To help leaders evaluate where they stand and what next steps might make sense, we’ve developed the Innovation Intelligence Scorecard. Its eight dimensions encompass both foundational infrastructure for innovation and the integration of AI tools and workflows.
This scorecard is designed to help your organization assess its current state across eight critical dimensions of innovation maturity. It reflects both foundational practices (strategy alignment, governance, culture) and how AI is being integrated to enhance them. We use it as a diagnostic with leadership teams, a tool to guide innovation planning, or as a benchmark to track progress over time.

What Progression Looks Like
So how does a company advance along the journey towards AI-powered innovation? It begins with clarity on desired outcomes: usually some combination of driving new revenues, improving efficiency, or reducing decision times. From there, the focus shifts to training AI systems on relevant internal data, equipping teams with intuitive tools, and setting clear guardrails for decision-making.

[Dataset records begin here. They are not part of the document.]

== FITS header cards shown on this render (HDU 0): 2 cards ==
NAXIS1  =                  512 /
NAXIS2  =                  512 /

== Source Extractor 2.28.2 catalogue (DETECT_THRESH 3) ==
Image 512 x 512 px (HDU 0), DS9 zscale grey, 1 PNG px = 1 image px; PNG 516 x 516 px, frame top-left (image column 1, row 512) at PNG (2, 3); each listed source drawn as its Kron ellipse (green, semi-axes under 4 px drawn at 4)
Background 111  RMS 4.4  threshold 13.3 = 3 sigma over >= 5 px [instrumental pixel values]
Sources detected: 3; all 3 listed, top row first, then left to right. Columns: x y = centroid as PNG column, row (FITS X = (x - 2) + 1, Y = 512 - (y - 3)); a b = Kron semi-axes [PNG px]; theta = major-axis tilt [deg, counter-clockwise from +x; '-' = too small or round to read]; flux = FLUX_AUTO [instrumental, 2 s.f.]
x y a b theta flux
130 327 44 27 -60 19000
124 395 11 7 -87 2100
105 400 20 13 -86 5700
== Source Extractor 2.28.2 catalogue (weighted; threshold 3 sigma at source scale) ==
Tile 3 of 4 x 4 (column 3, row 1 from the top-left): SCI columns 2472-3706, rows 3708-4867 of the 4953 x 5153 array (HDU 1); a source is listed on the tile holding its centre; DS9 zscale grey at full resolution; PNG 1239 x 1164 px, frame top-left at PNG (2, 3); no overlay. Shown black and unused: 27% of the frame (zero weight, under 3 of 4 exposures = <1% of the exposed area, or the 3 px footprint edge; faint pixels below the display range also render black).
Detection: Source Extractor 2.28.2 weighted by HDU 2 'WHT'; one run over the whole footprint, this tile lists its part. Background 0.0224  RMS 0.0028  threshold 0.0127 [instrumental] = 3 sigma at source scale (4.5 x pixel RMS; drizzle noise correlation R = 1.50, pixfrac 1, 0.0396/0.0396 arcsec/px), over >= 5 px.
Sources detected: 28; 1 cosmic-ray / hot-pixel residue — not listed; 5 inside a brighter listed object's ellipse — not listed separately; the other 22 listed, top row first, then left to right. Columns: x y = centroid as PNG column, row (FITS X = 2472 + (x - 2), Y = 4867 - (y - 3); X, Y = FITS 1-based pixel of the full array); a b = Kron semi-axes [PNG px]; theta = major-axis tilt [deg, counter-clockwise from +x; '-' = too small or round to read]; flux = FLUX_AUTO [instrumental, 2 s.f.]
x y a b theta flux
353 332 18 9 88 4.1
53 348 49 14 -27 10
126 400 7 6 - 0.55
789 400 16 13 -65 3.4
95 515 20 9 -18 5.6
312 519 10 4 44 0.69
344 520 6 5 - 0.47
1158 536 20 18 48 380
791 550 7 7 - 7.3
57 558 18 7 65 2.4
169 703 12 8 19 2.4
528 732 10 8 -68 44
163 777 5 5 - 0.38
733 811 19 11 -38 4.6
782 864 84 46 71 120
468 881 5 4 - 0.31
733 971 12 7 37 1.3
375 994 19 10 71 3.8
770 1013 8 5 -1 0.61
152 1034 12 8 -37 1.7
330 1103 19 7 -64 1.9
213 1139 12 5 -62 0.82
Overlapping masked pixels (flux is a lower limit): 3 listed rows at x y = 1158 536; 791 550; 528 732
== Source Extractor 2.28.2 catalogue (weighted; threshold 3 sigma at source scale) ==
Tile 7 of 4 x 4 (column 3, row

As an example, imagine a CPG company beginning in Level 1: a few product managers use ChatGPT to speed up idea generation, tidy up specs, and develop financial models. It’s helpful, but informal and fragmented.
As interest builds, leaders see the signal and invest in a structured tool that embeds AI into the early-stage idea funnel. They also set light-touch governance around how the tool is used and evaluated. That shift, from individual tinkering to shared workflows, moves them into Level 2.
From there, teams begin systematically tracking which concepts advance and why. They align the tool with internal data sources like sales performance and consumer feedback. They create feedback loops to learn from what works. Patterns emerge. Now AI is not just helping teams move faster, it’s helping them make better decisions. That’s Level 3.
Eventually, the company defines guardrails that allow AI to take the lead in certain low-risk decisions, such as testing packaging claims or triggering concept validation runs. As the team builds confidence, elements of Level 4 – the autonomous innovation engine - emerge.
You don’t need a moonshot to get started; but you do need a system. The real power of AI comes when it’s built into the workflows, data infrastructure, and decision-making guardrails that shape how innovation actually happens.
The future will belong to companies that move beyond scattered experiments and start building real organizational capability.